I have a customer who is running our Linux application server product on SuSe Linux. They are having a mysterious problem where the application server process is terminating for no explainable reason. Nothing gets logged in the logs that the application itself creates, and it doesn’t appear that anything is being written to any of the system logs I checked.
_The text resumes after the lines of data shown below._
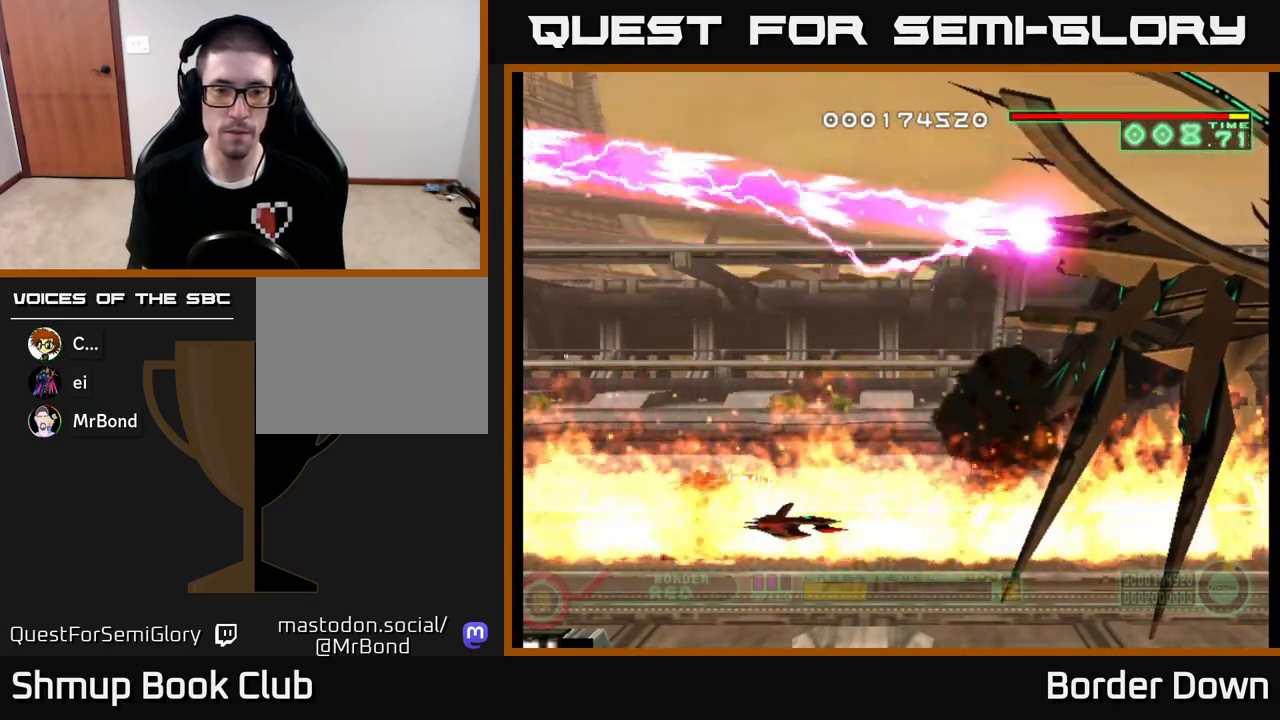
{"buttons": [], "left_stick": "center", "right_stick": "center", "events": []}
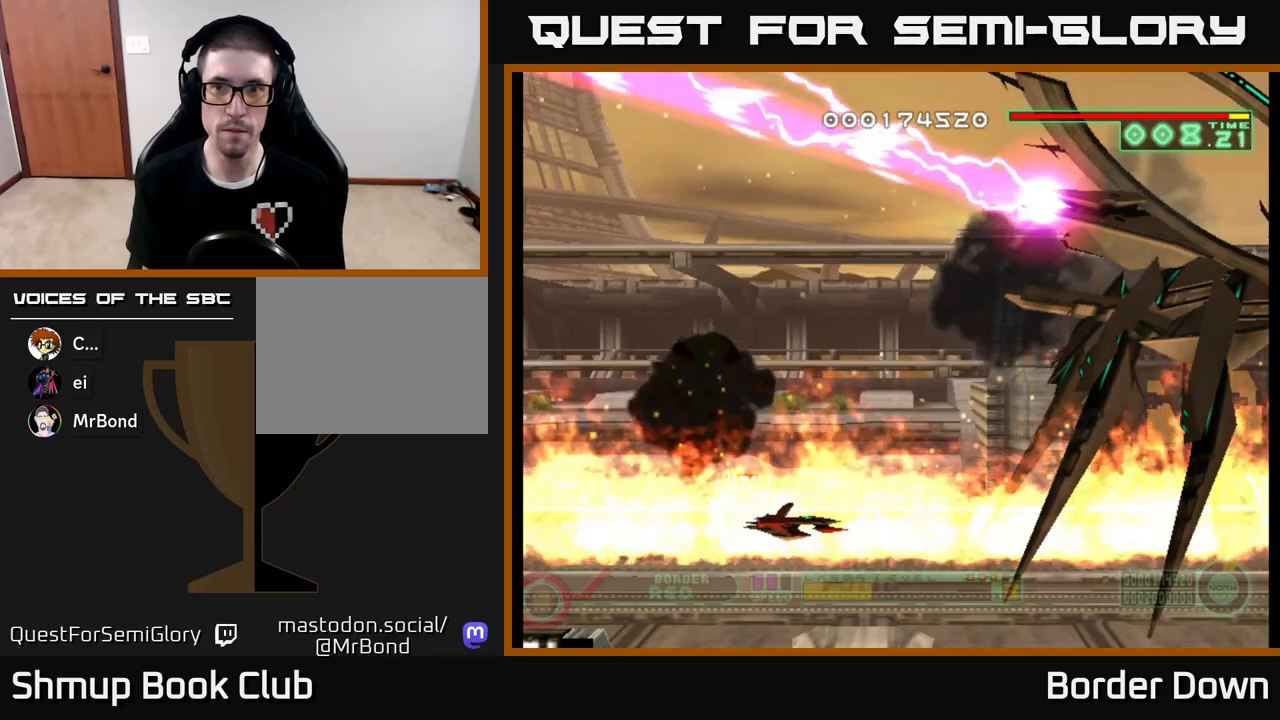
{"buttons": ["DPAD_UP"], "left_stick": "center", "right_stick": "center", "events": [[467, "DPAD_UP", "down"]]}
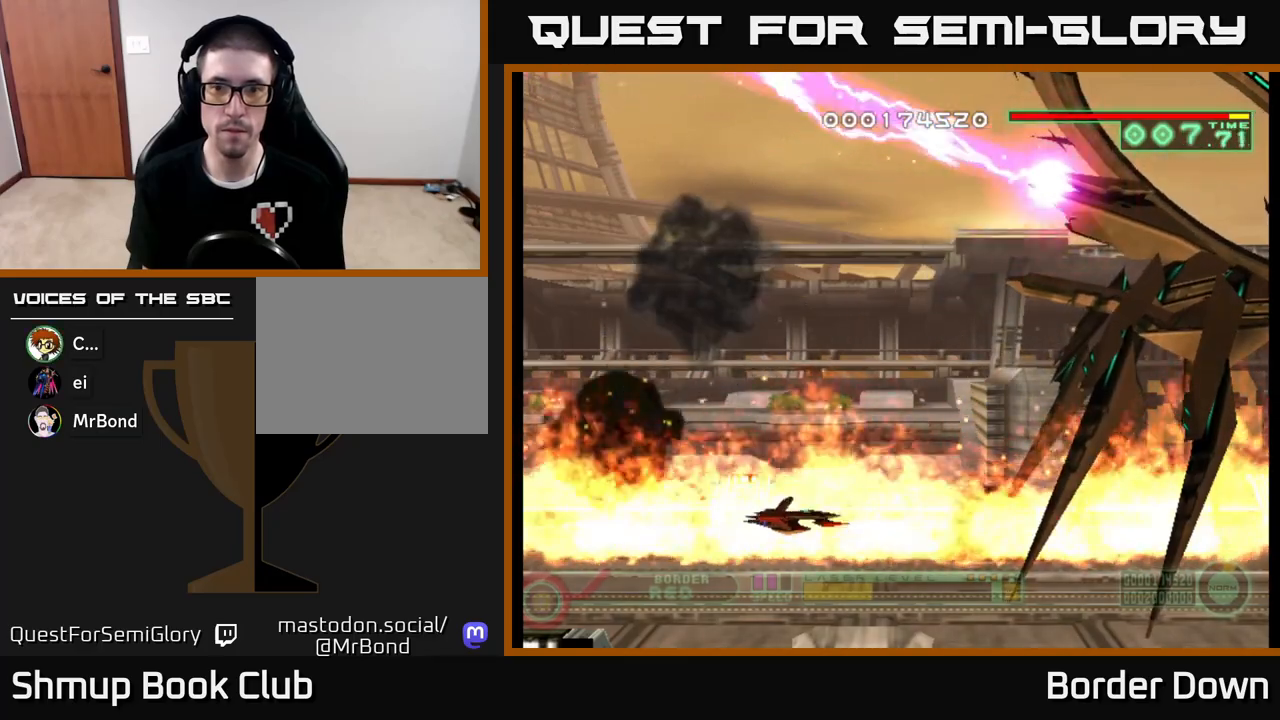
{"buttons": [], "left_stick": "center", "right_stick": "center", "events": [[367, "DPAD_UP", "up"]]}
Also, they followed some instructions on the Novell website to enable core dumps to be created, but no dump files are actually being created (which, again, leads me to believe the application is not actually crashing).
We think that, maybe, some other process might be shutting down the daemon, but really don’t know.
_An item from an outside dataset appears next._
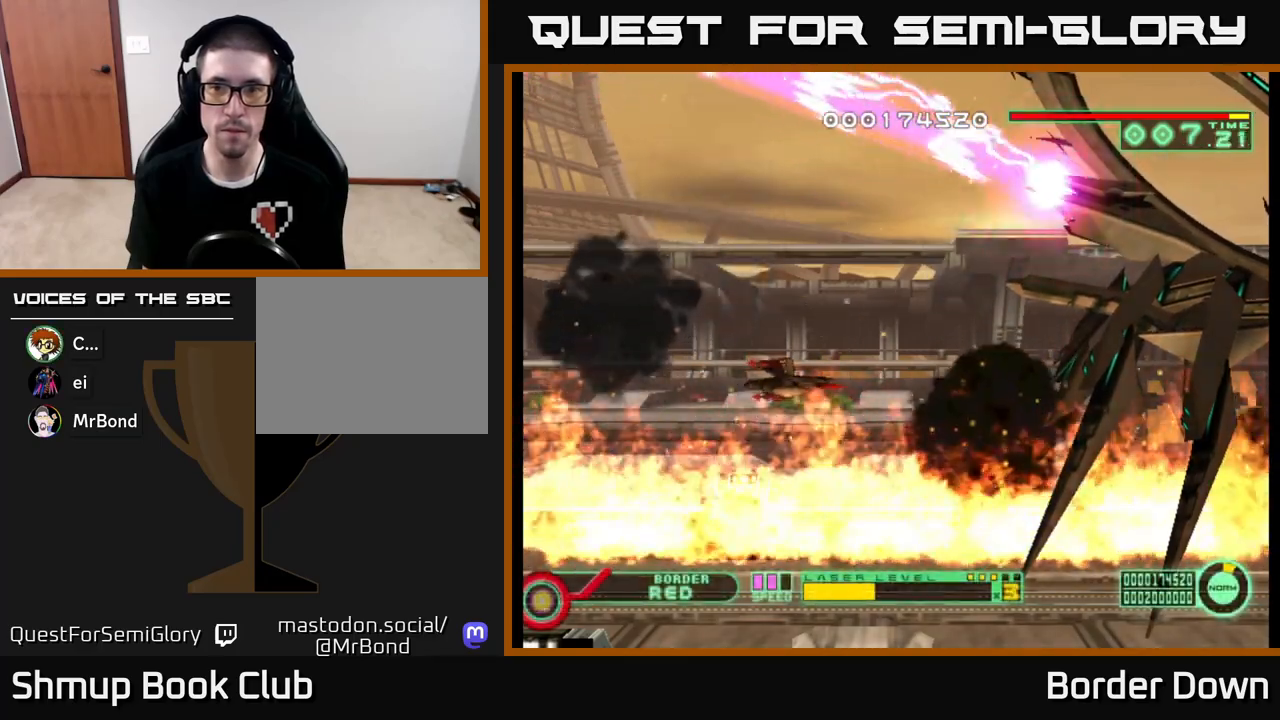
{"buttons": [], "left_stick": "center", "right_stick": "center", "events": []}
Is there some way to get an additional level of system logging, and somehow have the OS or a ‘watchdog’ process log any time that process is terminated, what signal it was terminated with, what the return value was (if any), and where the termination signal originated from (e.g. from the application itself, or from a different process)?
You could attach ‘strace’ to the process, though depending on the
complexity of the app this can become non-trivial quickly, and the
amount of data you generate will be non-trivial if it works properly in
any case. Other methods, well, I’m not sure. Anything show up in
various other logs? Does it happen at a particular time of day? Other
machines (test/QA/etc.) do this at all?
Good luck.
jsbiff wrote:
> Hello,
>
> I have a customer who is running our Linux application server
> product on SuSe Linux. They are having a mysterious problem where the
> application server process is terminating for no explainable reason.
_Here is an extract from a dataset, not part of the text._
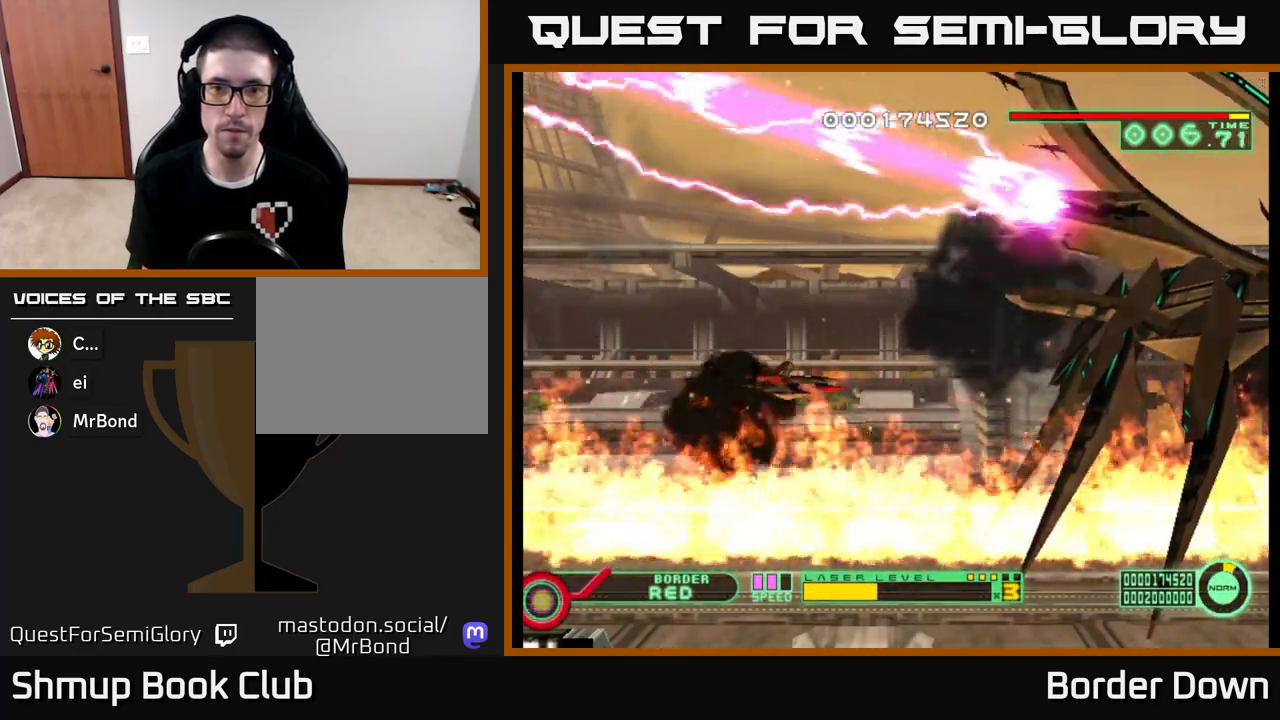
{"buttons": [], "left_stick": "center", "right_stick": "center", "events": []}
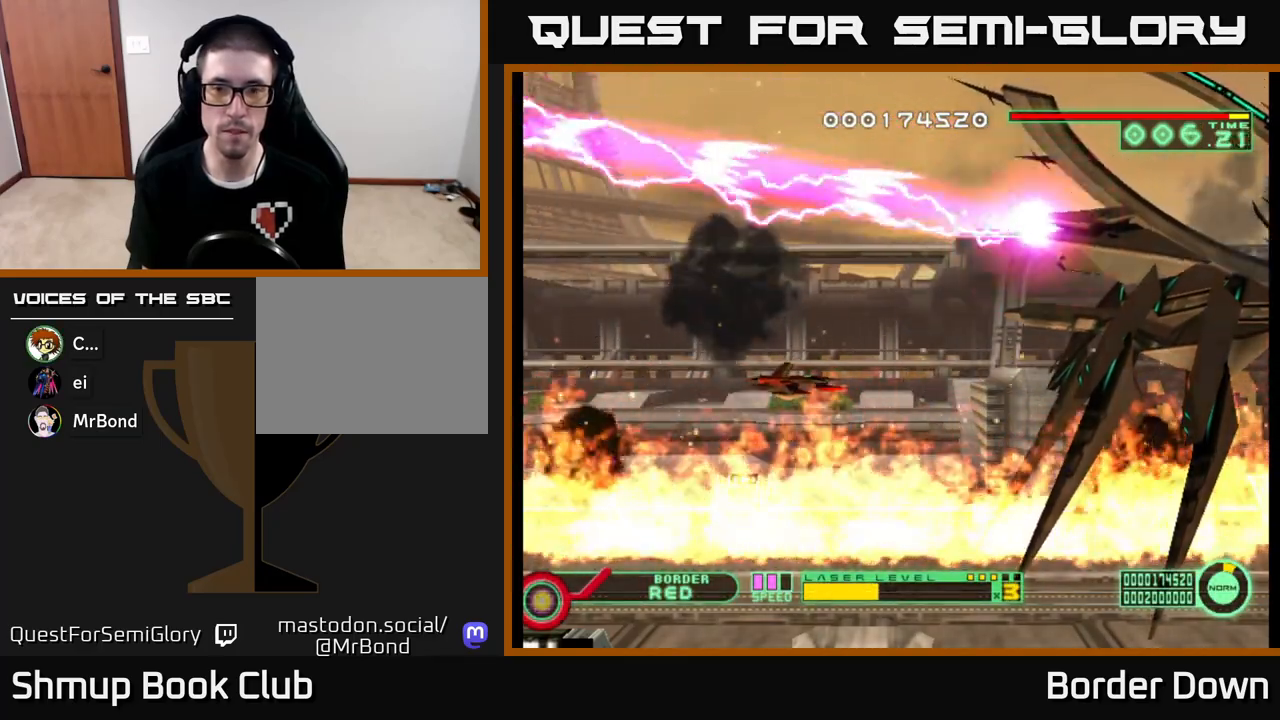
{"buttons": [], "left_stick": "center", "right_stick": "center", "events": [[150, "DPAD_DOWN", "down"], [250, "DPAD_RIGHT", "down"], [450, "DPAD_RIGHT", "up"], [467, "DPAD_DOWN", "up"]]}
> Nothing gets logged in the logs that the application itself creates, and
> it doesn’t appear that anything is being written to any of the system
> logs I checked. Also, they followed some instructions on the Novell
> website to enable core dumps to be created, but no dump files are
> actually being created (which, again, leads me to believe the
> application is not actually crashing).
>
> We think that, maybe, some other process might be shutting down the
> daemon, but really don’t know.
>
> Is there some way to get an additional level of system logging, and
> somehow have the OS or a ‘watchdog’ process log any time that process is
> terminated, what signal it was terminated with, what the return value
> was (if any), and where the termination signal originated from (e.g.
> from the application itself, or from a different process)?
>
>
-----BEGIN PGP SIGNATURE-----
Version: GnuPG v1.4.2 (GNU/Linux)
Comment: Using GnuPG with Mozilla - http://enigmail.mozdev.org
I’m not sure about strace - our application server already uses a pretty substantial amount of RAM (as it caches a lot of data from a database in memory), but thanks for the suggestion, I’ll keep that in mind - guess it might be worthwhile.
I’ve tried asking the customer if this issue happens on any other computers (or even a virtual machine) setup with substantially the same OS and software, but didn’t get any real response to that inquiry. I’m hoping to convince him to try it on another machine, as I think it’s just something wonky on that computer - we have quite a few other customers running our product on Linux, and haven’t heard of any other complaints of this nature.